> [Extract]
##############################
As mentioned above, insulin pump 14 may deliver insulin to patient 12 based on the current glucose level (e.g., as measured by monitoring device 20). However, it should be appreciated that insulin delivery is not limited to implementations based on current glucose levels. For example, insulin pump 14 may deliver insulin to patient 12 based on a predicted glucose level (e.g., a future glucose level that is determined based on a trend in glucose level).

The glucose level of patient 12 may be affected by patient 12 engaging in an activity like eating or exercising. There may be therapeutic benefits to delivering/not delivering insulin based on determining that patient 12 is engaging in the activity. For example, the change in the glucose level of patient 12 may be based on food intake and, particularly, the amount of carbohydrates in a meal and balance of carbohydrates in a meal. In general, the more carbohydrates there are in a meal, the higher the glucose level of patient 12 can go. However, even in a meal with relatively high amounts of carbohydrates, if there are sufficiently high amounts of protein and/or fiber, the rate at which the glucose level will increase and/or the highest the glucose level will reach may be less than the rate at which the glucose level will increase and/or the highest the glucose level will reach in meals with lower amounts of protein and/or fiber.
##############################
> [Data under study]

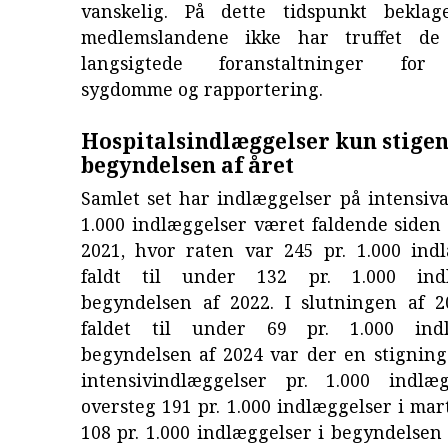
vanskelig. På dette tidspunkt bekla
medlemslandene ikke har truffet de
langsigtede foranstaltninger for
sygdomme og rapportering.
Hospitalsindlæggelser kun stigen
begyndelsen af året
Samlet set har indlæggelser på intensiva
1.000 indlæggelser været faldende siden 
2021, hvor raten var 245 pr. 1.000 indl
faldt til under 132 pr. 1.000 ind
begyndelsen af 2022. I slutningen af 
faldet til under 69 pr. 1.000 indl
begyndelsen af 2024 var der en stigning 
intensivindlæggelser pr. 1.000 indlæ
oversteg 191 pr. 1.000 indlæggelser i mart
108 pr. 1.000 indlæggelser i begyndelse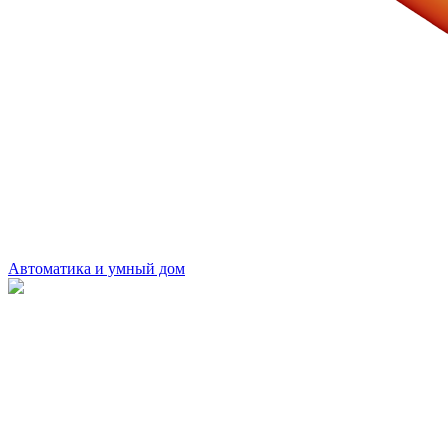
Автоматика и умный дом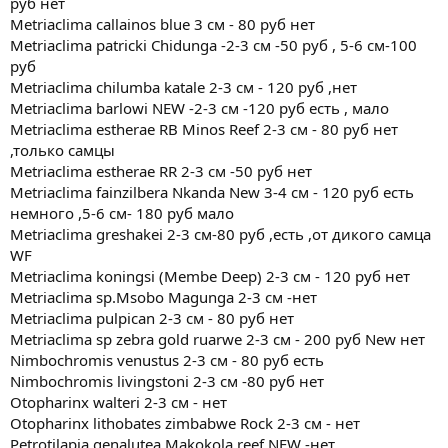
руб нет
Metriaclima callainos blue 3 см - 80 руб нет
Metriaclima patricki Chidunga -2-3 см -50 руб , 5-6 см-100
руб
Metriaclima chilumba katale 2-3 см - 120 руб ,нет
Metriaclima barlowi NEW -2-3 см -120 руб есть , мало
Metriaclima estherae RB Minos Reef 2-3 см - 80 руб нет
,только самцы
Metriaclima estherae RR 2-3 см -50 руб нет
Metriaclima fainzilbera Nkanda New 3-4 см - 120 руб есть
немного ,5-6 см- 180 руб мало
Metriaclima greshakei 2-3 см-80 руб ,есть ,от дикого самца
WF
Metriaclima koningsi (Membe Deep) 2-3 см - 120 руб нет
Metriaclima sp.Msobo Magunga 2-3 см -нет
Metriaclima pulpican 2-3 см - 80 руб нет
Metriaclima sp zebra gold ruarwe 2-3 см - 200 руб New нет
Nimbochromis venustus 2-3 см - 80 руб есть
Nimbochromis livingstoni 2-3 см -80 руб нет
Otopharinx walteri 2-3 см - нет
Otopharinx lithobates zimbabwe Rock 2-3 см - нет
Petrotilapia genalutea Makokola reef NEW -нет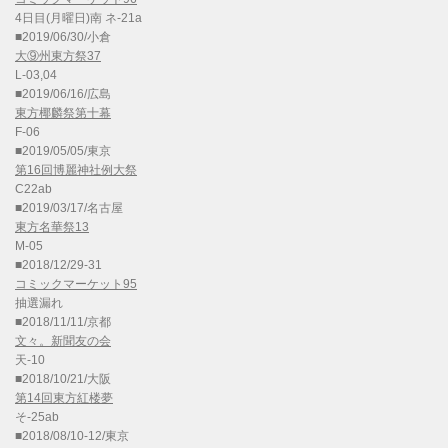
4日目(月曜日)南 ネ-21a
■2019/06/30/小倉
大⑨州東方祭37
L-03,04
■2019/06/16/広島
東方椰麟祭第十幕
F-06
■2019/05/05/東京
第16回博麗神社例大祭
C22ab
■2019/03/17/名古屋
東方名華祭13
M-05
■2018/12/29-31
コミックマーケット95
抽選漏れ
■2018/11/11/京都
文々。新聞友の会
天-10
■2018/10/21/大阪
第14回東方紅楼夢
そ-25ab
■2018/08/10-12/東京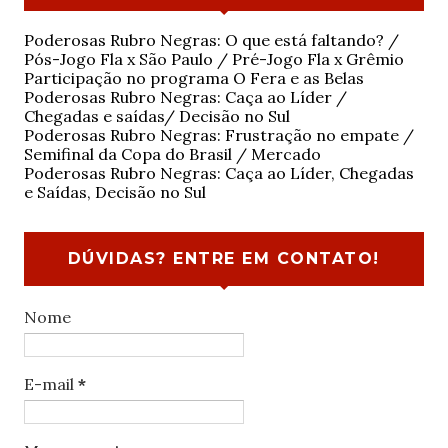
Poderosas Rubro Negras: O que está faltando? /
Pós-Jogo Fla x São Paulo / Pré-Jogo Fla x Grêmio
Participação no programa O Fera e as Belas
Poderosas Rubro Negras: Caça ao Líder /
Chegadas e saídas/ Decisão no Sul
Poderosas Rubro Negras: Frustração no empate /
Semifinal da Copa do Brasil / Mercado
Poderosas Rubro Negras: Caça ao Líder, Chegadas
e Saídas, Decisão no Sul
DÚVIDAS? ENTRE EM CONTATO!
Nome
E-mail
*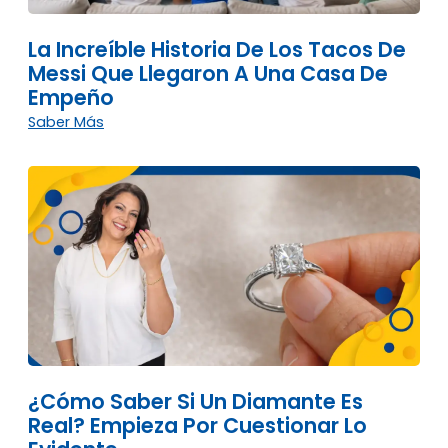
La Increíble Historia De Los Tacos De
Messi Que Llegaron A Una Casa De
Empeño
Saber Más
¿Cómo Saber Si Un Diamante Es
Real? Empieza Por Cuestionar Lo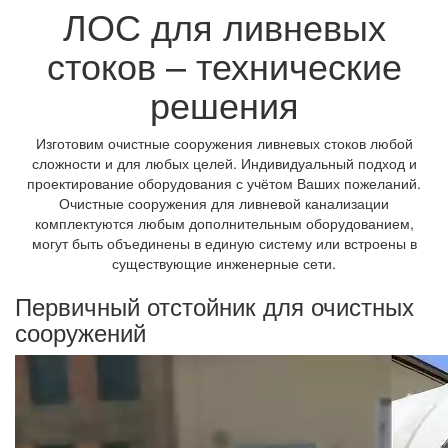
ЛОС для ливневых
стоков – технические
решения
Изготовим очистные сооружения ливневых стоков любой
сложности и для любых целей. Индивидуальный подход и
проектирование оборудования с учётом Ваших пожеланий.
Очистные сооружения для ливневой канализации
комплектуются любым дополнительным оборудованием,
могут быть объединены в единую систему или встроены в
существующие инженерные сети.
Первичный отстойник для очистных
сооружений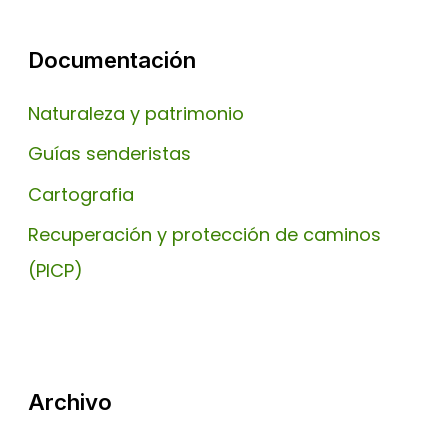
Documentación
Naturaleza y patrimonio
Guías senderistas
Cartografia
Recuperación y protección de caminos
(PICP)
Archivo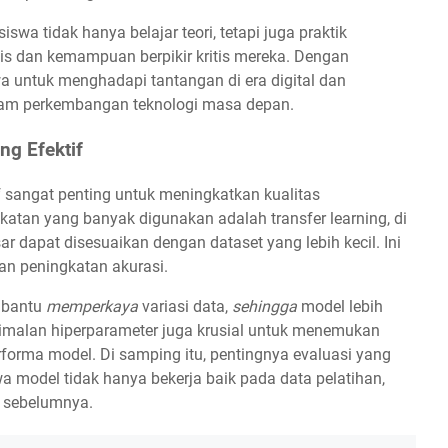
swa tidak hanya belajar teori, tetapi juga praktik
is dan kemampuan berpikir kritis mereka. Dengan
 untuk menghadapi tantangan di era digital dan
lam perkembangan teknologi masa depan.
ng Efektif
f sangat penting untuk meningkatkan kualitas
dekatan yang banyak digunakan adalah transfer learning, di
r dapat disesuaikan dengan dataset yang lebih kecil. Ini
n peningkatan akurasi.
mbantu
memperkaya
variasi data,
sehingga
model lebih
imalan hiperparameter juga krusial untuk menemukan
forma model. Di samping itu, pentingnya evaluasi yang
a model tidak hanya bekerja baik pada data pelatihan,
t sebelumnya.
##############################
> [Requirement]
List every item in the passage on insulin delivery that is labeled with a reference number, giving each with its number. The records are not needed for the task that comes next.

> [Response to the task]
- insulin pump 14
- patient 12
- monitoring device 20